> _What you need to do_
The records below must be returned exactly, with every picture left out.

[Stored data entries]
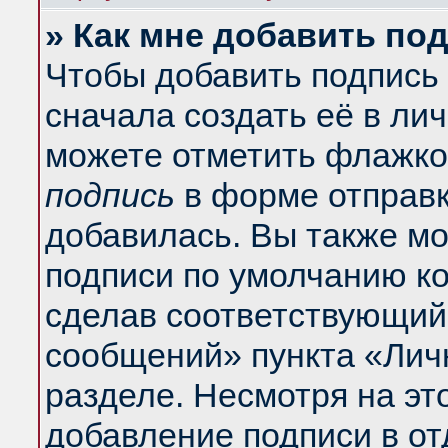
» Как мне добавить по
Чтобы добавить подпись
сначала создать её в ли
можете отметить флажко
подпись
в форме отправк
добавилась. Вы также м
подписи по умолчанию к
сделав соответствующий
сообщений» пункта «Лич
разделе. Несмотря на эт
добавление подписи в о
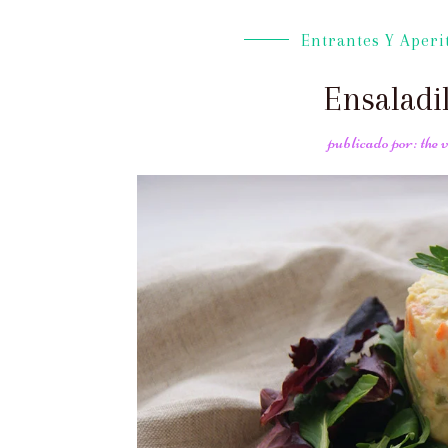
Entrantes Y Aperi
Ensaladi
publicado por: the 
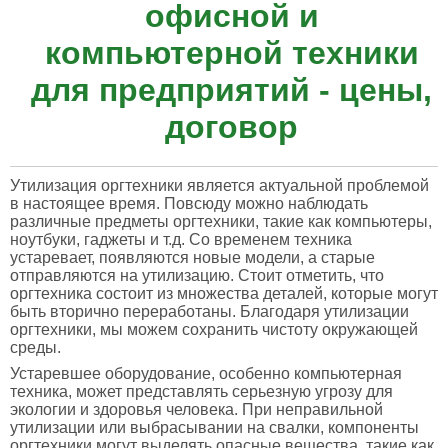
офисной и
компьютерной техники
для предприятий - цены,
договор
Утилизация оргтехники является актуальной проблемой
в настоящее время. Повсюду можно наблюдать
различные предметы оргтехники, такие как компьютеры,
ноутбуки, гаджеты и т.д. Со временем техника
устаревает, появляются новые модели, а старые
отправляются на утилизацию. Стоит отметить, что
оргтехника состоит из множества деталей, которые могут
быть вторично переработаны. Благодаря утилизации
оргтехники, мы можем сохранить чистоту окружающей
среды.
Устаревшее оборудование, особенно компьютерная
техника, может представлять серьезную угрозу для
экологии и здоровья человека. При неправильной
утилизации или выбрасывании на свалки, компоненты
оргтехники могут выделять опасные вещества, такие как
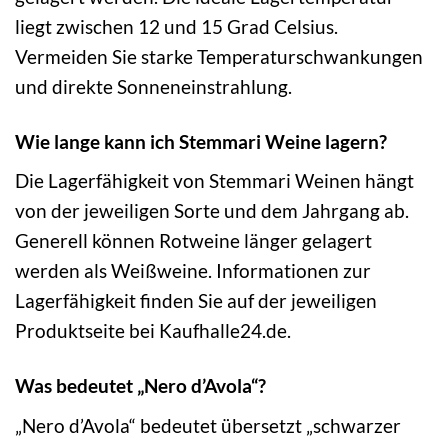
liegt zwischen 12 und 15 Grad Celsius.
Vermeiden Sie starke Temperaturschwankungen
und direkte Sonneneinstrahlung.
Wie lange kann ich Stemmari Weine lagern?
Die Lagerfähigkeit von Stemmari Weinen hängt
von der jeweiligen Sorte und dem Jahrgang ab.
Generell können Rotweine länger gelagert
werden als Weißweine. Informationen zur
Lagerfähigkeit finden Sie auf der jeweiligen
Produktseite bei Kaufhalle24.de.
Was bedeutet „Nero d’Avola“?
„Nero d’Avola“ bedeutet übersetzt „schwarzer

> _Response area_
» Как мне добавить по
Чтобы добавить подпись
сначала создать её в ли
можете отметить флажко
подпись
в форме отправк
добавилась. Вы также м
подписи по умолчанию к
сделав соответствующий
сообщений» пункта «Лич
разделе. Несмотря на эт
добавление подписи в о
Entrantes Y Aperi
Ensaladi
publicado por: the 
офисной и
компьютерной техники
для предприятий - цены,
договор
Утилизация оргтехники является актуальной проблемой
в настоящее время. Повсюду можно наблюдать
различные предметы оргтехники, такие как компьютеры,
ноутбуки, гаджеты и т.д. Со временем техника
устаревает, появляются новые модели, а старые
отправляются на утилизацию. Стоит отметить, что
оргтехника состоит из множества деталей, которые могут
быть вторично переработаны. Благодаря утилизации
оргтехники, мы можем сохранить чистоту окружающей
среды.
Устаревшее оборудование, особенно компьютерная
техника, может представлять серьезную угрозу для
экологии и здоровья человека. При неправильной
утилизации или выбрасывании на свалки, компоненты
оргтехники могут выделять опасные вещества, такие как
liegt zwischen 12 und 15 Grad Celsius.
Vermeiden Sie starke Temperaturschwankungen
und direkte Sonneneinstrahlung.
Wie lange kann ich Stemmari Weine lagern?
Die Lagerfähigkeit von Stemmari Weinen hängt
von der jeweiligen Sorte und dem Jahrgang ab.
Generell können Rotweine länger gelagert
werden als Weißweine. Informationen zur
Lagerfähigkeit finden Sie auf der jeweiligen
Produktseite bei Kaufhalle24.de.
Was bedeutet „Nero d’Avola“?
„Nero d’Avola“ bedeutet übersetzt „schwarzer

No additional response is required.